I fratelli sono tra gli uomini d'affari più influenti del Brasile, ma la loro influenza si estende ben oltre i suoi confini.
Una filiale della JBS è stata il principale donatore dell'insediamento di Donald Trump e Joesley ha incontrato il presidente degli Stati Uniti lo scorso anno nell'ambito delle attività di lobbying a favore degli interessi commerciali brasiliani.
La quotazione di PicPay segna anche la prima grande IPO di un'azienda brasiliana in più di quattro anni, dopo il debutto alla Borsa di New York del prestatore digitale Nubank nel dicembre 2021. Le azioni di PicPay dovrebbero iniziare a essere negoziate sul Nasdaq giovedì.
Con tassi di interesse reali in Brasile tra i più alti al mondo, nessuna nuova società ha aderito alla borsa B3 del paese da settembre 2021.
Fondata nel 2012 come portafoglio digitale per pagamenti mobili, PicPay è stata all'avanguardia tra le start-up che hanno rivoluzionato il settore bancario nella più grande economia dell'America Latina negli ultimi dieci anni.
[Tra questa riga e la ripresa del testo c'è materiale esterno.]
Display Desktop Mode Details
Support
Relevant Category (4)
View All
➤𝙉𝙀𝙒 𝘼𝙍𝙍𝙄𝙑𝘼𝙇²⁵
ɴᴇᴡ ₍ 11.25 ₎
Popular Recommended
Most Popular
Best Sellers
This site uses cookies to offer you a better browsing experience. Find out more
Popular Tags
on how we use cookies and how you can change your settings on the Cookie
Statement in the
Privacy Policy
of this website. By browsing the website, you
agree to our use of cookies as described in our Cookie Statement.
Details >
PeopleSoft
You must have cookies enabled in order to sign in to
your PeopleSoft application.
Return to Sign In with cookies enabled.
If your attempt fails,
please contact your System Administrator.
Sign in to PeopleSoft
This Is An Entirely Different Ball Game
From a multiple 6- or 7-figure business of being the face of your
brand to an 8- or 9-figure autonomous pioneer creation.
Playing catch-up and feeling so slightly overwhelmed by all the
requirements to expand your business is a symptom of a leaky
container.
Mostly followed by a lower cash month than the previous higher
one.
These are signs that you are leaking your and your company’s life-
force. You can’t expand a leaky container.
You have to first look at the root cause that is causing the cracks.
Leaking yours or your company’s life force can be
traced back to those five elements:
È stata acquisita dai Batistas nel 2015.
La sua rivale Nubank è l'istituto finanziario di maggior valore del Brasile, con una capitalizzazione di mercato di oltre 90 miliardi di dollari.
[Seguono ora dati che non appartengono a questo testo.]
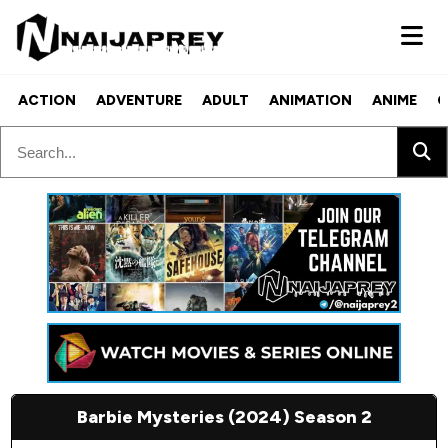
ACTION
ADVENTURE
ADULT
ANIMATION
ANIME
C
Barbie Mysteries (2024) Season 2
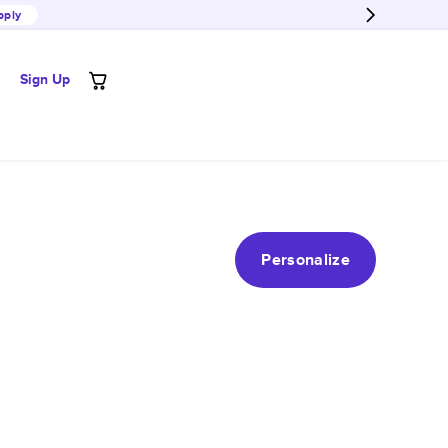
pply
Sign Up
Personalize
PicPay si è diversificata in una serie di servizi finanziari, come carte, prestiti, assicurazioni e terminali di pagamento. Ha una licenza bancaria in Brasile e 66 milioni di clienti.
In perdita fino al 2023, l’utile netto del gruppo ha raggiunto i 313,8 milioni di R$ (60 milioni di dollari) nei primi nove mesi del 2025, in crescita dell’82% rispetto all’anno precedente. Nel periodo i ricavi sono stati pari a 7,26 miliardi di R$.
Si prevedeva che Bicycle, un fondo azionario di crescita fondato dal miliardario di origine boliviana ed ex dirigente di SoftBank Marcelo Claure, avrebbe investito 75 milioni di dollari nella quotazione.
La vendita di azioni da parte di J&F, il conglomerato finanziario dei Batista, ha ridotto la sua partecipazione in PicPay a circa il 70%, ma il loro controllo è rafforzato attraverso azioni con supervoto. Il vasto impero imprenditoriale della famiglia si autodefinisce il più grande datore di lavoro del settore privato del Brasile, con attività che vanno dalla pasta di legno e dall'energia all'estrazione mineraria e ai cosmetici.